The process slowly evolved into something more than moving through fear, into something to help me when the lonely set in. The lonely when there isn’t room for your emotions. When those around you don’t understand you or can’t relate or your emotions are too intense so you shrink them and hide them inside.
These pieces are the manifestation of those moments of shrinking and burying emotions. The tangled branches that form a dense forest hiding all of the parts that are too much, too sad, too intense, and too dark to see the light.

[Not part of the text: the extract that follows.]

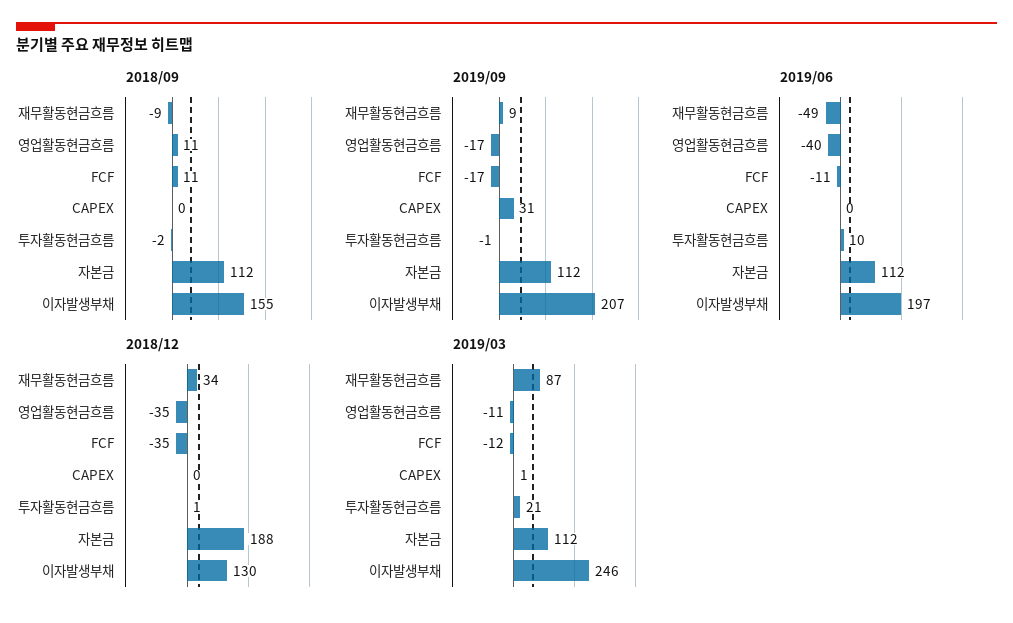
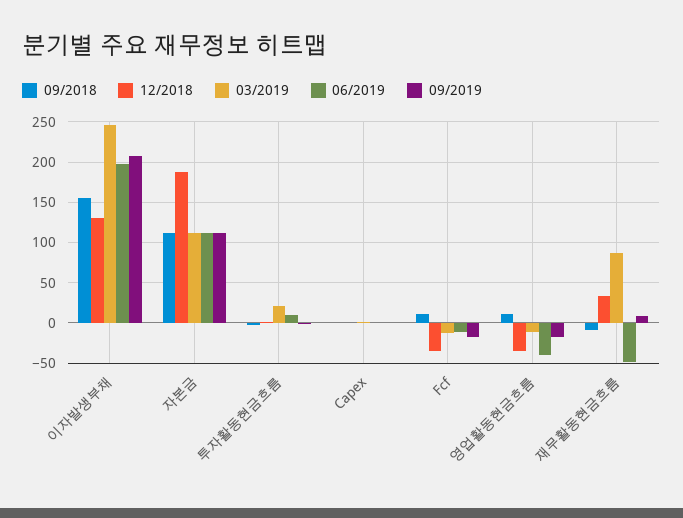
2019/09, CAPEX: 31 -> 0

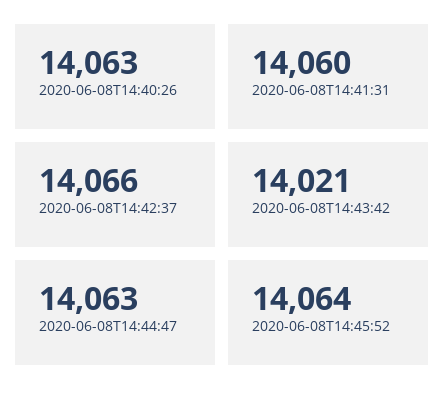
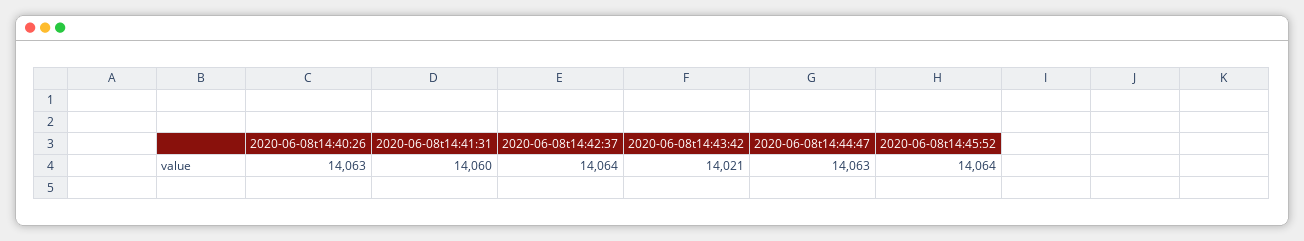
2020-06-08T14:42:37: 14066 -> 14064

All those times I kept to myself because it wasn’t the right time to talk about it, I made a piece.
Putting up all of the pieces together, created over the last 4 months, I realized a gift I have been receiving from my style of art for years: the meditative practice of stippling and mark making.
The power of art in helping with mental health and well-being is a gift I have utilized for years without really understanding the depths of its power.
The act of placing line after line of the trees and dot after dot of the hills allows me to practice patience. The repetitive motion of stippling, dot after dot, gives room to either sink into the emotions I feel, or to let them wash away as I sink into a meditative trace.
The power of art in helping with mental health and well-being is a gift I have utilized for years without really understanding the depths of its power. Learning how to channel my emotions, moving through pain, grief, and depression in a way that I can look back on as pieces that remind me of the beauty within the pain but I can use as a reminder that those emotions are just moments in time. With gratitude l for this gift, I am intrigued to see how I can share this beyond pieces of art, but also as meditative art sessions—because everyone needs an emotional outlet, these days especially.
Lost in the Woods has helped me in ways I do not think I can truly articulate, and my hope is that a piece will speak to that part of you hidden away amongst the trees gazing out at the beautiful view in the distant.